Nigeria is on the verge of making a decision to allow its local currency to trade more freely against the dollar, three people familiar with the matter said.
(Bloomberg) — Nigeria is on the verge of making a decision to allow its local currency to trade more freely against the dollar, three people familiar with the matter said.
A discussion on letting the currency trade more freely is ongoing at the central bank, a senior banking official said, asking not to be named because the deliberations are private. Directives on the currency could be issued later today or latest tomorrow, the person said.
Local banks are already being told that going forward, the naira’s exchange rate against the dollar will be determined through supply and demand rather than by the central bank, another senior banking official said. The bankers said they’re expecting a strong depreciation of the naira soon at the official spot window, where the currency traded at 472.18 per dollar as of 11:28 a.m. in London.

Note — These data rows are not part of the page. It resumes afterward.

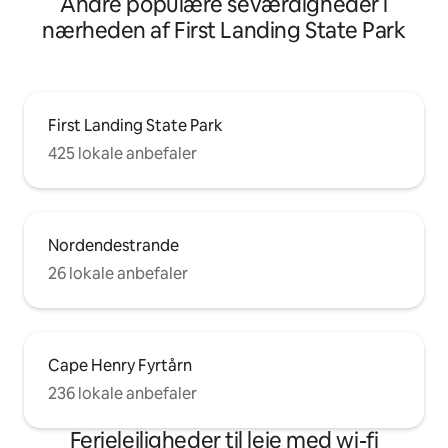
Andre populære seværdigheder i
nærheden af First Landing State Park
First Landing State Park
425 lokale anbefaler
Nordendestrande
26 lokale anbefaler
Cape Henry Fyrtårn
236 lokale anbefaler
Ferielejligheder til leje med wi-fi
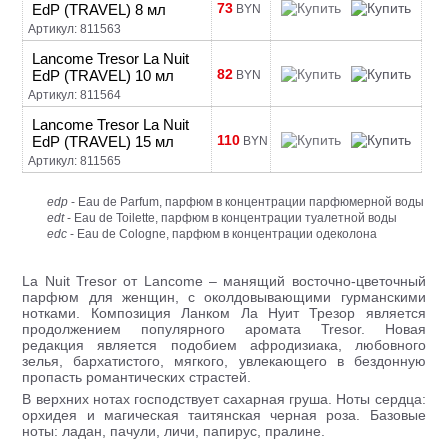
73
EdP (TRAVEL) 8 мл
BYN
Артикул: 811563
Lancome Tresor La Nuit
82
EdP (TRAVEL) 10 мл
BYN
Артикул: 811564
Lancome Tresor La Nuit
110
EdP (TRAVEL) 15 мл
BYN
Артикул: 811565
edp
- Eau de Parfum, парфюм в концентрации парфюмерной воды
edt
- Eau de Toilette, парфюм в концентрации туалетной воды
edc
- Eau de Cologne, парфюм в концентрации одеколона
La Nuit Tresor от Lancome – манящий восточно-цветочный
парфюм для женщин, с околдовывающими гурманскими
нотками. Композиция Ланком Ла Нуит Трезор является
продолжением популярного аромата Tresor. Новая
редакция является подобием афродизиака, любовного
зелья, бархатистого, мягкого, увлекающего в бездонную
пропасть романтических страстей.
В верхних нотах господствует сахарная груша. Ноты сердца:
орхидея и магическая таитянская черная роза. Базовые
ноты: ладан, пачули, личи, папирус, пралине.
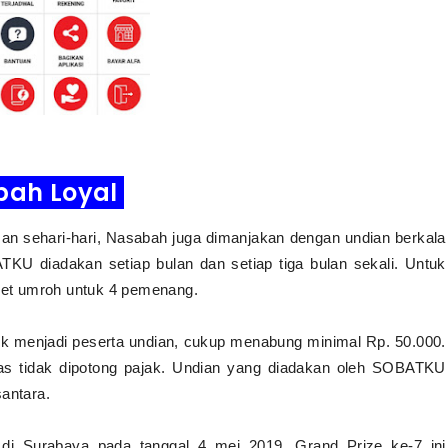
bah Loyal
an sehari-hari, Nasabah juga dimanjakan dengan undian berkala
TKU diadakan setiap bulan dan setiap tiga bulan sekali. Untuk
aket umroh untuk 4 pemenang.
 menjadi peserta undian, cukup menabung minimal Rp. 50.000.
ias tidak dipotong pajak. Undian yang diadakan oleh SOBATKU
santara.
 di Surabaya pada tanggal 4 mei 2019. Grand Prize ke-7 ini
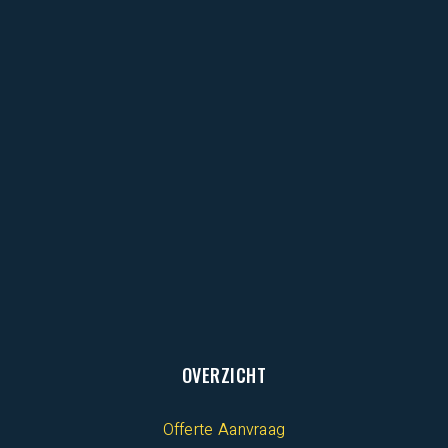
OVERZICHT
Offerte Aanvraag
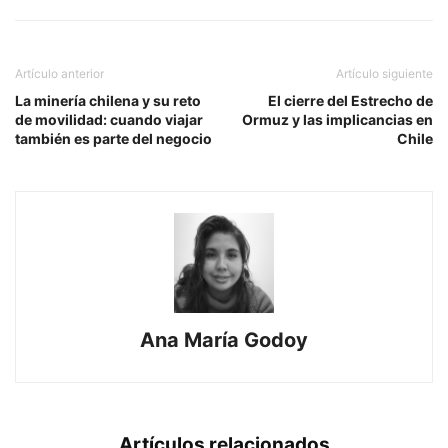
Artículo anterior
Artículo siguiente
La minería chilena y su reto
El cierre del Estrecho de
de movilidad: cuando viajar
Ormuz y las implicancias en
también es parte del negocio
Chile
Ana María Godoy
Artículos relacionados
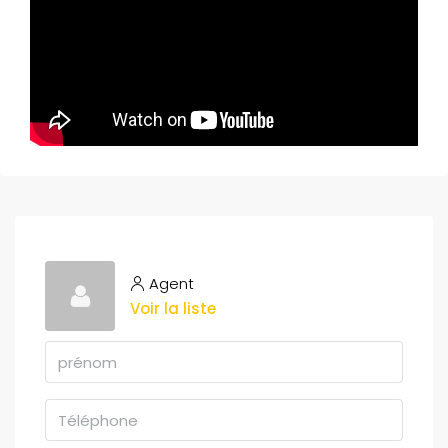
Agent
Voir la liste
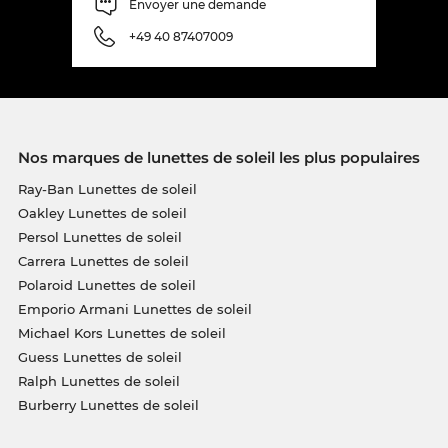
Envoyer une demande
+49 40 87407009
Nos marques de lunettes de soleil les plus populaires
Ray-Ban Lunettes de soleil
Oakley Lunettes de soleil
Persol Lunettes de soleil
Carrera Lunettes de soleil
Polaroid Lunettes de soleil
Emporio Armani Lunettes de soleil
Michael Kors Lunettes de soleil
Guess Lunettes de soleil
Ralph Lunettes de soleil
Burberry Lunettes de soleil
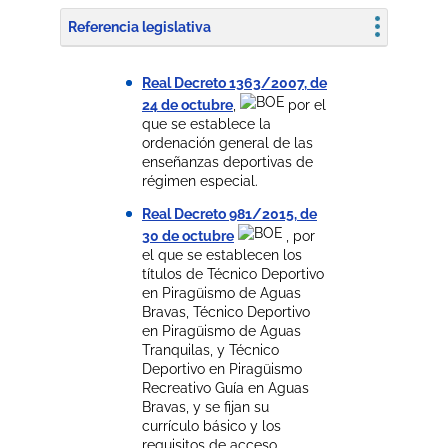
Referencia legislativa
Real Decreto 1363/2007, de
24 de octubre
,
por el
que se establece la
ordenación general de las
enseñanzas deportivas de
régimen especial.
Real Decreto 981/2015, de
30 de octubre
, por
el que se establecen los
títulos de Técnico Deportivo
en Piragüismo de Aguas
Bravas, Técnico Deportivo
en Piragüismo de Aguas
Tranquilas, y Técnico
Deportivo en Piragüismo
Recreativo Guía en Aguas
Bravas, y se fijan su
currículo básico y los
requisitos de acceso.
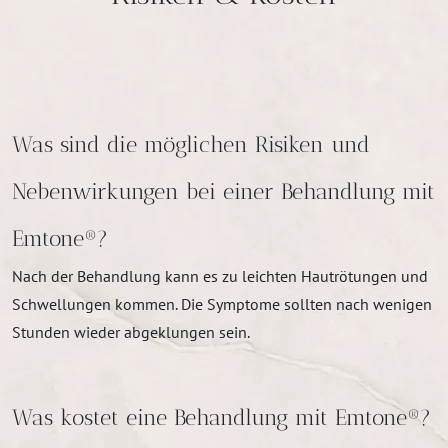
Was sind die möglichen Risiken und
Nebenwirkungen bei einer Behandlung mit
Emtone®?
Nach der Behandlung kann es zu leichten Hautrötungen und
Schwellungen kommen. Die Symptome sollten nach wenigen
Stunden wieder abgeklungen sein.
Was kostet eine Behandlung mit Emtone®?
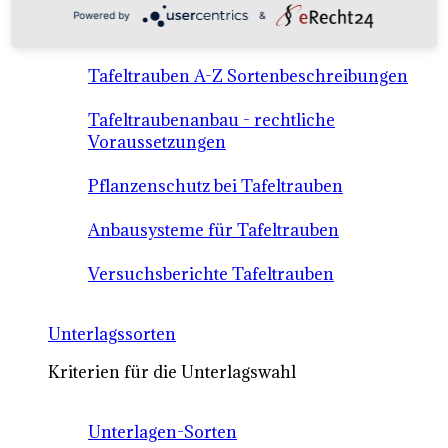
Anbausysteme & Recht
Powered by
&
Tafeltrauben A-Z Sortenbeschreibungen
Tafeltraubenanbau - rechtliche
Voraussetzungen
Pflanzenschutz bei Tafeltrauben
Anbausysteme für Tafeltrauben
Versuchsberichte Tafeltrauben
Unterlagssorten
Kriterien für die Unterlagswahl
Unterlagen-Sorten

The naira has been falling to record lows since Friday after central bank Governor Godwin Emefiele was suspended by the nation’s new president, Bola Tinubu. Under Emefiele, Nigeria’s central bank offered the US dollar through several windows at tightly controlled rates, with little liquidity, to businesses and individuals.
That forced many to the black market, where the dollar traded more freely but at about a 60% premium to the official rate.
Wale Edun, an influential member of Tinubu’s advisory board, told Bloomberg by phone on Monday that the unification of exchange rates was “imminent.” Folashodun Shonubi, a deputy governor in charge of operations at the bank, has been acting as governor since Emefiele’s ouster on Friday.